Listed records:
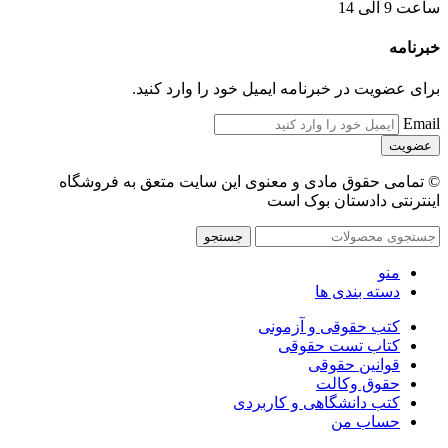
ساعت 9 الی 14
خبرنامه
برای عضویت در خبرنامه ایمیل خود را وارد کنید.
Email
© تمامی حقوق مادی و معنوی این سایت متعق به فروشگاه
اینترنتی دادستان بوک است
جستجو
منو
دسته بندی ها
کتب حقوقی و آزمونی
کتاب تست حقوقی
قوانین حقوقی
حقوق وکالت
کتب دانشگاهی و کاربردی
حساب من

* * *

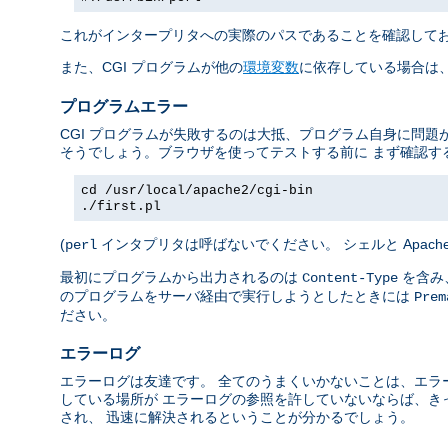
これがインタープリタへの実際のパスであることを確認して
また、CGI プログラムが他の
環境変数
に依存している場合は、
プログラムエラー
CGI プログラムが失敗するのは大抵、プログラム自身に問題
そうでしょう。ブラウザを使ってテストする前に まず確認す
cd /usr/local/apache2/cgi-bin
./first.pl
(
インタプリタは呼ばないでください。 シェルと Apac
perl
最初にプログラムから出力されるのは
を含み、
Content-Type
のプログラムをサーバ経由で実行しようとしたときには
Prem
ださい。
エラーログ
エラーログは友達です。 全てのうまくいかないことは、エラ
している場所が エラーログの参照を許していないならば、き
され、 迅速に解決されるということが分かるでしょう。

What you have to do:
From the data above, output only the lines between the line containing "そうでしょう。ブラウザを使ってテストする前に まず確認す" and the line containing "され、 迅速に解決されるということが分かるでしょう。", inclusive, exactly as written.

Written solution:
そうでしょう。ブラウザを使ってテストする前に まず確認す
cd /usr/local/apache2/cgi-bin
./first.pl
(
インタプリタは呼ばないでください。 シェルと Apac
perl
最初にプログラムから出力されるのは
を含み、
Content-Type
のプログラムをサーバ経由で実行しようとしたときには
Prem
ださい。
エラーログ
エラーログは友達です。 全てのうまくいかないことは、エラ
している場所が エラーログの参照を許していないならば、き
され、 迅速に解決されるということが分かるでしょう。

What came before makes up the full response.